Dosyanın incelenmesinde davacı vekili tarafından dava dilekçesinde alacağa faiz işletilmesine yönelik talebi bulunmamasına rağmen ilk derece mahkemesince hükmedilen alacağa dava tarihinden itibaren yasal faize hükmedildiği anlaşılmaktadır. O halde, mahkemece yukarıda açıklanan maddi ve hukuki olgular dikkate alınarak, taleple bağlılık kuralına aykırı olacak şekilde talep aşılmak suretiyle hüküm kurulması doğru görülmemiş, hükmün bu nedenle bozulması gerekmiştir.
3. Hukuk Dairesi 2020/12073 E. , 2021/11889 K.
MAHKEMESİ:ASLİYE HUKUK MAHKEMESİ
Taraflar arasındaki tazminat davasının mahkemece yapılan yargılaması sonucunda; davanın kabulüne yönelik olarak verilen karar, davalı ... ile ... vekillerince duruşmasız, davacı vekilince duruşmalı olarak temyiz edilmekle; duruşma günü olarak belirlenen 23/11/2021 tarihinde davalılardan ... vekili Av. ... geldi.
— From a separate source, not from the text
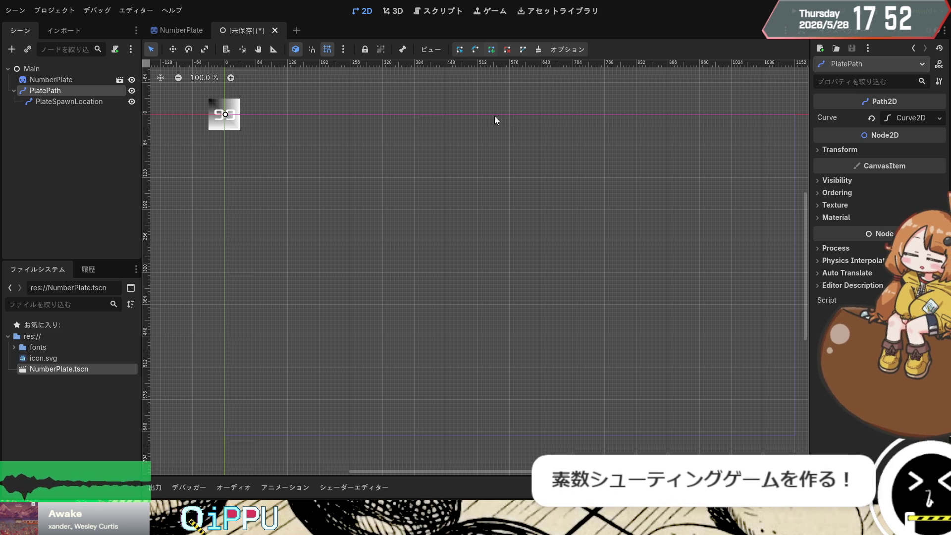
left_click(383, 114)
Başka gelen olmadı. Açık duruşmaya başlandı ve hazır bulunan vekilin sözlü açıklaması dinlenildikten sonra işin incelenerek karara bağlanması için saat 14.00'e bırakılması uygun görüldüğünden, belli saatte dosyadaki bütün kağıtlar okunarak, Tetkik Hakiminin açıklamaları dinlenip, gereği düşünüldü:
Y A R G I T A Y K A R A R I
Davacı, davalı ... 'tan satın aldığı 350 adet keçiyi ... İl Tarım Müdürlüğü'nden aldığı menşe belgesi ile ... ilçesine naklettiğini ve İl Tarım Müdürlüğü'nce aşılandığını ancak öncesindeki veba hastalığı nedeni ile ve aşının da etkisi ile keçilerin öldüğünü ileri sürerek, zarar tutarından 8.800,00 TL'nin tahsiline karar verilmesini istemiş, 13.06.2015 tarihli dilekçesi ile talebini 45.795,00 TL'ye yükseltmiştir.
Davalılar, davanın reddini dilemişlerdir.
Mahkemece, davanın ıslah edilmiş haliyle kabulüne dair verilen kararın temyiz edilmesi üzerine Yargıtay 13. Hukuk Dairesi'nin 29.05.2018 tarihli ilamı ile bozulmuş, mahkemece bozma ilamına uyularak davanın kısmen kabulüne karar verilmiş, hüküm, taraflarca temyiz edilmiştir.
1.Dosyadaki yazılara, kararın bozmaya uygun olmasına ve özellikle karar başlığında Kilis İl Tarım Müdürlüğü ve ...'nün davalı olarak gösterilmesinin mahallinde talep halinde her zaman düzeltilebilecek maddi hata olduğunun anlaşılmış bulunmasına göre davalıların aşağıdaki bentin kapsamı dışındaki sair temyiz itirazlarının reddi gerekir.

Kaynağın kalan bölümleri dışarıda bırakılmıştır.